IV. Technology evolution and industrial value
1. Edge computing and cloud-edge collaboration
Deploy embedded AI chips (such as NVIDIA Jetson series) to compress the prediction model inference time from 2.1 seconds to 0.3 seconds, meeting the millisecond response requirements of the ship desulfurization system.
2. Deep application of digital twins
Build a digital twin of slurry reaction dynamics, optimize the spray layer layout through CFD simulation, reduce the liquid-gas ratio from 8L/m³ to 5.5L/m³, and reduce power consumption by 18%.
3. Collaborative upgrading of the industrial chain
Upstream: Localization of high-precision pH sensors (accuracy ±0.01), breaking the monopoly of European and American companies;
Downstream: Output of "desulfurization efficiency guarantee + by-product value-added" combined services, gypsum purity increased to 98.5%, can be directly used in medical gypsum production.

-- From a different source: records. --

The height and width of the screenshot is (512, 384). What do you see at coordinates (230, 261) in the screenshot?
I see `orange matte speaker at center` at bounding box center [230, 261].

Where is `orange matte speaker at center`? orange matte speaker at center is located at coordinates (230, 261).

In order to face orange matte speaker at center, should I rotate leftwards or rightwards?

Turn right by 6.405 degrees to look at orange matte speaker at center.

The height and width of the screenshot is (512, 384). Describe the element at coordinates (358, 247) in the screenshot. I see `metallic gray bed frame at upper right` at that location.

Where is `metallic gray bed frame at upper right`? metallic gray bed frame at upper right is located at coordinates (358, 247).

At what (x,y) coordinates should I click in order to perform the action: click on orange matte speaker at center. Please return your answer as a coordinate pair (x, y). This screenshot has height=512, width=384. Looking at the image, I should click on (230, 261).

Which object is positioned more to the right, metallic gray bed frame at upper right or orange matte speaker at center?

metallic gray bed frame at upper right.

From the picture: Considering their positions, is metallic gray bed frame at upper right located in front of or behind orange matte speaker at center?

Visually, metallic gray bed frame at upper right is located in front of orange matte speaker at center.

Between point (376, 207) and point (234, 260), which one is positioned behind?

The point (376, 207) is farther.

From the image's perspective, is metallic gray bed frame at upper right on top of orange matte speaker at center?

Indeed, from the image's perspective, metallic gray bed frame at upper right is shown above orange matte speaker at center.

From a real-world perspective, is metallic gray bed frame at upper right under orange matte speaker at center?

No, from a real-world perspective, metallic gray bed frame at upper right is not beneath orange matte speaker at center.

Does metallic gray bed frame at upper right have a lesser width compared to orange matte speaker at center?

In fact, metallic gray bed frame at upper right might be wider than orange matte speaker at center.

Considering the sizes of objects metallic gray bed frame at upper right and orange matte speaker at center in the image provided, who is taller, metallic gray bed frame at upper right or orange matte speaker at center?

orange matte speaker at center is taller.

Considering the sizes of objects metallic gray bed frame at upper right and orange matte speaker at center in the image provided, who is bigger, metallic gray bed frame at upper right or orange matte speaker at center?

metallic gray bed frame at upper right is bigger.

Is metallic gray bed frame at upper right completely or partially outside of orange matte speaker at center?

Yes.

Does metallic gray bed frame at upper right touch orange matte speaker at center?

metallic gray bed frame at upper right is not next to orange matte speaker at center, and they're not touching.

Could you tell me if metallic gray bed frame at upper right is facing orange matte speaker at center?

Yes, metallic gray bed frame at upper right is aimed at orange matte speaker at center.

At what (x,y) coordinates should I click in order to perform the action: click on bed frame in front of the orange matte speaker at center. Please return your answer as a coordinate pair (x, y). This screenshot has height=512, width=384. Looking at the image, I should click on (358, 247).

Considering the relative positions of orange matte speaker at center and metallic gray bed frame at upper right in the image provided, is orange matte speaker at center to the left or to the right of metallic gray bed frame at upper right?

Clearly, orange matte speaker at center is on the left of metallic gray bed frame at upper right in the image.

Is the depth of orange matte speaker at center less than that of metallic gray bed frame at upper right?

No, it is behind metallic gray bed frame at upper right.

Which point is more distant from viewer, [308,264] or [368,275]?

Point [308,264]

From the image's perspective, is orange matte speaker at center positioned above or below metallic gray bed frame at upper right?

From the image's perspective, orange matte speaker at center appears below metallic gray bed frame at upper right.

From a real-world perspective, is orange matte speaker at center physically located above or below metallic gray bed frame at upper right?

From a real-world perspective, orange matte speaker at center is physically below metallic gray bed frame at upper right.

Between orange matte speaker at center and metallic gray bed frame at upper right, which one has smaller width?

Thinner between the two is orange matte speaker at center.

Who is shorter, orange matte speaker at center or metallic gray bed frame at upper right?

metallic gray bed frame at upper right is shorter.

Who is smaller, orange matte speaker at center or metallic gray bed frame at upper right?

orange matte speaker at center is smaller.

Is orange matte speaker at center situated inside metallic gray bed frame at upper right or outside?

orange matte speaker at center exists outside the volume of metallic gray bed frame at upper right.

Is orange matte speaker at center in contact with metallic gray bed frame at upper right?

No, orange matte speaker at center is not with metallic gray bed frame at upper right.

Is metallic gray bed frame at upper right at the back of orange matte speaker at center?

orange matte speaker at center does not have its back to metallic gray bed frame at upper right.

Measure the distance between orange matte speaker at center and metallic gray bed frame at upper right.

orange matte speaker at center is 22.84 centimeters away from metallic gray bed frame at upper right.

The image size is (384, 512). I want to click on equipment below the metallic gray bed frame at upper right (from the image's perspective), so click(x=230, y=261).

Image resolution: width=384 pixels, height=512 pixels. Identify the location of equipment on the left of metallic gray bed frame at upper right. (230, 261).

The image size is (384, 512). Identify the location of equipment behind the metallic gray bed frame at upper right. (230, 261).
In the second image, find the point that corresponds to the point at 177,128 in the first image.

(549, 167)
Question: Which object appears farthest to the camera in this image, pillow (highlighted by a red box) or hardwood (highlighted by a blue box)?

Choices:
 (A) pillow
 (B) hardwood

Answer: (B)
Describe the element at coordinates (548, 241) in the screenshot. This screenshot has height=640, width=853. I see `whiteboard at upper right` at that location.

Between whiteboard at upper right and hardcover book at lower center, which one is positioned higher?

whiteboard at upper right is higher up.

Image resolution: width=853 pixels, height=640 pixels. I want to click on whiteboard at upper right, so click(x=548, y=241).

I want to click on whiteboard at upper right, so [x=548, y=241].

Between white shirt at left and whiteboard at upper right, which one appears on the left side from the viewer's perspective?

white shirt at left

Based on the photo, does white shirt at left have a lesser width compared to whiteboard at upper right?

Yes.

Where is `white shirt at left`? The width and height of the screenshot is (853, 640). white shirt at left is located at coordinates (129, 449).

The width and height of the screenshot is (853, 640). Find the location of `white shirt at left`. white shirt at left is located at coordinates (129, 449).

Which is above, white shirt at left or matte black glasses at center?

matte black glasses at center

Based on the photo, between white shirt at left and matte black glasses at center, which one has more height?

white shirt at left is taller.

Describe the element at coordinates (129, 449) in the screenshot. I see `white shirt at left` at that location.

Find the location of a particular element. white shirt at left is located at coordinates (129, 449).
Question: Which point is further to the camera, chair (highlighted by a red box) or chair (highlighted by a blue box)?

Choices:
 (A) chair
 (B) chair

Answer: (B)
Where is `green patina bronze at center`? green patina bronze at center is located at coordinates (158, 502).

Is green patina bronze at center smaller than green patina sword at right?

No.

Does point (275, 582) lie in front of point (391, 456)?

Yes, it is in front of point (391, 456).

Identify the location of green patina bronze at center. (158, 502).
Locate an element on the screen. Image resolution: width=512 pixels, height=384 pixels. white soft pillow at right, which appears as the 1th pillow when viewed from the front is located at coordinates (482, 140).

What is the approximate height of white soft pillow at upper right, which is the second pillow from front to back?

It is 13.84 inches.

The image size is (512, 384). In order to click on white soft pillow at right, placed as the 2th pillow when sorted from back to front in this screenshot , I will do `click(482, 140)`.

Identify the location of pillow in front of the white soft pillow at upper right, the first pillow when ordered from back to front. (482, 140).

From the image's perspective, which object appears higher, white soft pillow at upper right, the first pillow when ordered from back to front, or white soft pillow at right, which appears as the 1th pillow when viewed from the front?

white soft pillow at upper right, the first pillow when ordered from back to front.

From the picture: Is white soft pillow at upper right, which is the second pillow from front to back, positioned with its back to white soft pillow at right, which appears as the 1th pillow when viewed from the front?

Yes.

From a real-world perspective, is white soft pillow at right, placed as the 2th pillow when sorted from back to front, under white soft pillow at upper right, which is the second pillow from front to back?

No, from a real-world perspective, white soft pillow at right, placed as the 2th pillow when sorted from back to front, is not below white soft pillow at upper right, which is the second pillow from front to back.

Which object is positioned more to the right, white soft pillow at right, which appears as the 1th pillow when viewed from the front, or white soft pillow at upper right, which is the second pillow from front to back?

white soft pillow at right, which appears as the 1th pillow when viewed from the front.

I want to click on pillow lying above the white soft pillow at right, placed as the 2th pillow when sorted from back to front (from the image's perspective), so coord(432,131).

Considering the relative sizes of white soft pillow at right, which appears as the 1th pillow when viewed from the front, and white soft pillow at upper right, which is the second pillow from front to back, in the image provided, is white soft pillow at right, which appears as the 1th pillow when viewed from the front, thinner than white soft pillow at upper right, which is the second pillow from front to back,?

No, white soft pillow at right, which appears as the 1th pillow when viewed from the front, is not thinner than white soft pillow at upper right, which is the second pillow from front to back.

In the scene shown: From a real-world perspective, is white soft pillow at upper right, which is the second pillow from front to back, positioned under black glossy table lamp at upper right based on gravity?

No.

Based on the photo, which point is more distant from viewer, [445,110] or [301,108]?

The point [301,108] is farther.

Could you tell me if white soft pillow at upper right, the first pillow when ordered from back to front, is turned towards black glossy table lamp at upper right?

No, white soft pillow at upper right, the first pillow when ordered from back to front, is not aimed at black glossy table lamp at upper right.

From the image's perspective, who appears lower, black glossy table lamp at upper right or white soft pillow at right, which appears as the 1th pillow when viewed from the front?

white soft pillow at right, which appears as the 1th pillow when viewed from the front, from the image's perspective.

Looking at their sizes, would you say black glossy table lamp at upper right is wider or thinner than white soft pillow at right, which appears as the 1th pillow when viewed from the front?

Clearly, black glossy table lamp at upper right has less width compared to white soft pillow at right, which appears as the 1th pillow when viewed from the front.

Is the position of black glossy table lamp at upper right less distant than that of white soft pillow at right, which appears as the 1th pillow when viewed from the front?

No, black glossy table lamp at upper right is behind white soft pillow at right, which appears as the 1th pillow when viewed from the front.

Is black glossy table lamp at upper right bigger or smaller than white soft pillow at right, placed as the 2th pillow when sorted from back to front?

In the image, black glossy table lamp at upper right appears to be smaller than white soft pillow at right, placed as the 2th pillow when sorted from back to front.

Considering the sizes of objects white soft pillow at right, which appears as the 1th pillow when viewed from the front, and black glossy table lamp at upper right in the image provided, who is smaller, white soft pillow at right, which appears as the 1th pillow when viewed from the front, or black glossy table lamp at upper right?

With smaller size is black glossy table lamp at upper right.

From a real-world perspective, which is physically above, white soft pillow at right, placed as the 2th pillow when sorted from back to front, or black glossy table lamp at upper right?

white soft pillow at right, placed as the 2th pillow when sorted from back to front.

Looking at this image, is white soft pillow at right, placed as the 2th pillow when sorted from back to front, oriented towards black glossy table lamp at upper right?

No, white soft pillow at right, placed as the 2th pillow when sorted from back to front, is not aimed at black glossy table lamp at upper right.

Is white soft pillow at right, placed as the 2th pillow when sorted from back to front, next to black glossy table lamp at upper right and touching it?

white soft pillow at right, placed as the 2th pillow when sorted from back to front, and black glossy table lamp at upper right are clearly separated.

The intelligent upgrade of magnesium hydroxide desulfurization system is essentially a deep integration of "process mechanism + data science". When LSTM network meets magnesium ion mass transfer equation, when predictive control encounters buffer capacity dynamics, an algorithm-driven desulfurization efficiency revolution is accelerating. It is estimated that the global intelligent desulfurization control system market size will exceed US$5 billion in 2028, of which pH real-time monitoring modules account for more than 60%. In this transformation, companies that master core algorithms will dominate the industrial landscape of the next generation of environmental protection equipment.